Meiselas joined Magnum Photos in 1976, and has worked as both a freelance photographer and documentary filmmaker ever since. Her ability to combine empathy with storytelling in historical places and times has propelled her in the discourse of contemporary photography. Meiselas’ process has evolved in radical and challenging ways as she has grappled with pivotal questions about the relationship to her subjects, the use and circulation of her images in the media, and the relationship of images to history and memory. Her work is included in the forthcoming major photographic exhibition which marks the anniversary of WWI at TATE Modern, entitled ’Conflict, Time, Photography’.
Her first major photographic essay, Carnival Strippers, focused on the lives of women working in striptease at New England country fairs. She spent her summers from 1972 -75 photographing and interviewing the women, documenting their public performances as well as their private lives and bringing a hidden world to greater attention. Carnival Strippers was originally published in 1976 by Farrar, Straus & Giroux. A selection of the work was installed at the Whitney Museum of Art in June 2000, with a new edition of the book produced by Steidl/Whitney in 2003. Recently acquired by MOMA, the works will be presented in the institution section of Paris Photo in 2014.

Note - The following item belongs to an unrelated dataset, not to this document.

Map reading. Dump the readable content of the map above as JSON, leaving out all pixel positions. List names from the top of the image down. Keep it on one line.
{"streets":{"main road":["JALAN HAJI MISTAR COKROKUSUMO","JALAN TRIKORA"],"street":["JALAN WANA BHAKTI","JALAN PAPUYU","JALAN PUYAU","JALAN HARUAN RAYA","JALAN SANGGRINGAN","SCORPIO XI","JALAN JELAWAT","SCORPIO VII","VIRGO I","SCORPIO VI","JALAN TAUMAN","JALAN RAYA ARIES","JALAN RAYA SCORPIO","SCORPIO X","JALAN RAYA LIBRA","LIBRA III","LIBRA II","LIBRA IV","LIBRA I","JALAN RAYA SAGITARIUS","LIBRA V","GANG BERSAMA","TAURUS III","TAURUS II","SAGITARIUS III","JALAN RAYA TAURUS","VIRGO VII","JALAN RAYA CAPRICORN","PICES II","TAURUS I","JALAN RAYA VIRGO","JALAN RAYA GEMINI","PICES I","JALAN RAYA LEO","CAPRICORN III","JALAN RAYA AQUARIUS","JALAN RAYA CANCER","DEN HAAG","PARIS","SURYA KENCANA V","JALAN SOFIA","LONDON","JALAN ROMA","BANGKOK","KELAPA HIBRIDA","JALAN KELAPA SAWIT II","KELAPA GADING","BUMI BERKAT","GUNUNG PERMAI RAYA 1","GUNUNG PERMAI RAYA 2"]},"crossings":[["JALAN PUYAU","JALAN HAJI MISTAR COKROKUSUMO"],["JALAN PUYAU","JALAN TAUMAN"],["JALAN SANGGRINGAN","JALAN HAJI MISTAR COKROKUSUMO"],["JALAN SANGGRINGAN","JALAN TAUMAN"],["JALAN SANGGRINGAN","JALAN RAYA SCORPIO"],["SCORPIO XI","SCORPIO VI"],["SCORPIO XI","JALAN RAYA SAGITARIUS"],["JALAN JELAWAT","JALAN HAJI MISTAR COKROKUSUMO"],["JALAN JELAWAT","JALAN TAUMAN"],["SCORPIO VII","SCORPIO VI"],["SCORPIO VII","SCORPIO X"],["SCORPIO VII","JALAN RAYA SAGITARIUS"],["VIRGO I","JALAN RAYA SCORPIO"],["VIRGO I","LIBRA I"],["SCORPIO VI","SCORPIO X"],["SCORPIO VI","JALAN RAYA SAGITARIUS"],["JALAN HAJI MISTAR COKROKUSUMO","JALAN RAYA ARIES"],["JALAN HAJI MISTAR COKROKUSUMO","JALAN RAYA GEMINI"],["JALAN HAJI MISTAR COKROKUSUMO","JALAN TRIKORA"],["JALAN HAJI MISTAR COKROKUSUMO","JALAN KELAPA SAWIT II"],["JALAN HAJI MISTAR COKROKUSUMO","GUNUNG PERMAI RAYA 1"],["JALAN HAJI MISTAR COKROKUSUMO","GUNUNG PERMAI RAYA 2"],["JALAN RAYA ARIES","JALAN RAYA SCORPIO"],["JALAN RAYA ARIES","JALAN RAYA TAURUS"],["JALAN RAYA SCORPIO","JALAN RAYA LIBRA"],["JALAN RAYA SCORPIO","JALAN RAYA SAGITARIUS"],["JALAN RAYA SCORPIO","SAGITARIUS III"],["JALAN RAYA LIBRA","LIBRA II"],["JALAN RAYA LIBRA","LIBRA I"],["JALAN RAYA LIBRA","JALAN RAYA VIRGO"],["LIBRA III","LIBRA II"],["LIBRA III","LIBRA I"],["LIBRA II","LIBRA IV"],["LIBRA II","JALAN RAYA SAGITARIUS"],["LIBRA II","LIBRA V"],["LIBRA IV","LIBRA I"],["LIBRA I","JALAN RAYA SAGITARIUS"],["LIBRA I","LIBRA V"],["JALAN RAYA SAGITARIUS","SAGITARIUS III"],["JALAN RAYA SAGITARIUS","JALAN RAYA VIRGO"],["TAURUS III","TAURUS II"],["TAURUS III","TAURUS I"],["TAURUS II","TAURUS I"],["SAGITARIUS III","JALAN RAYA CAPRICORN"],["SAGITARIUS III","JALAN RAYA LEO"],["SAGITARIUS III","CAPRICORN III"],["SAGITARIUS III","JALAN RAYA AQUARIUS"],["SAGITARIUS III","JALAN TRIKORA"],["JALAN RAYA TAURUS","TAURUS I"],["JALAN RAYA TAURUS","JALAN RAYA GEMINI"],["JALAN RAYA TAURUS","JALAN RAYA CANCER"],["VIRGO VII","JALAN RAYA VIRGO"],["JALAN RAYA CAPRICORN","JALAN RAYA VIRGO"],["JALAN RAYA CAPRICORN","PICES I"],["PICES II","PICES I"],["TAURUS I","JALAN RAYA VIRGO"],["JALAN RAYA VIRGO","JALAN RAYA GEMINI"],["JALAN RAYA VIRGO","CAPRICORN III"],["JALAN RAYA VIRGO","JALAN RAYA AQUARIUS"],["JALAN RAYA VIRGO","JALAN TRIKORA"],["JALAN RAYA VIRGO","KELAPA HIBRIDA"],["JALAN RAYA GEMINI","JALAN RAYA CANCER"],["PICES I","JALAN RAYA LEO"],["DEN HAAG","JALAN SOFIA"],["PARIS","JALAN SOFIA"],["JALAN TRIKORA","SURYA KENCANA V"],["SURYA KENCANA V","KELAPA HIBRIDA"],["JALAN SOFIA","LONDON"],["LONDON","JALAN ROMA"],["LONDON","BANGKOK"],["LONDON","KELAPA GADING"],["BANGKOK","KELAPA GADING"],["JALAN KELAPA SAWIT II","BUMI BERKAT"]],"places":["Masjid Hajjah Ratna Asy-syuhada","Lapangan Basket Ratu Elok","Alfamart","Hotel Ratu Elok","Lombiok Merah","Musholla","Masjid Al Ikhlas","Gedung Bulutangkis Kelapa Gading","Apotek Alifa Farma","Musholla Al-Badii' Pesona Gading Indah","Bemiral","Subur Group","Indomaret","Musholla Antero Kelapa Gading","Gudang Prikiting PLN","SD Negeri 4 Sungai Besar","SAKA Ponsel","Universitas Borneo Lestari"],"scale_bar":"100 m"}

Within a year of finishing Carnival Strippers, Meiselas travelled to Nicaragua to cover the popular insurrection during 1978 and 1979. Her second monograph ‘Nicaragua, June 1978 – July 1979’ was published by Pantheon in 1981, and reprinted by Aperture in 2008. Her initial trip to Nicaragua became a 30-year project, one which she continues today. It has culminated in a body of work in which photographs and film intersect. Meiselas’ film ‘Reframing History’ continues the exploration of a place over a period of time. In 2004, 19 murals of iconic images were installed in their respective landscapes in 4 Nicaraguan towns, marking the 25th anniversary of the revolution. John Berger praised her early work for its ability to "take us right inside a revolutionary moment...Yet unlike most photographs of such material, these refuse all the rhetoric normally associated with such pictures: the rhetoric of violence, revolutionary heroism, and the glorification of misery.”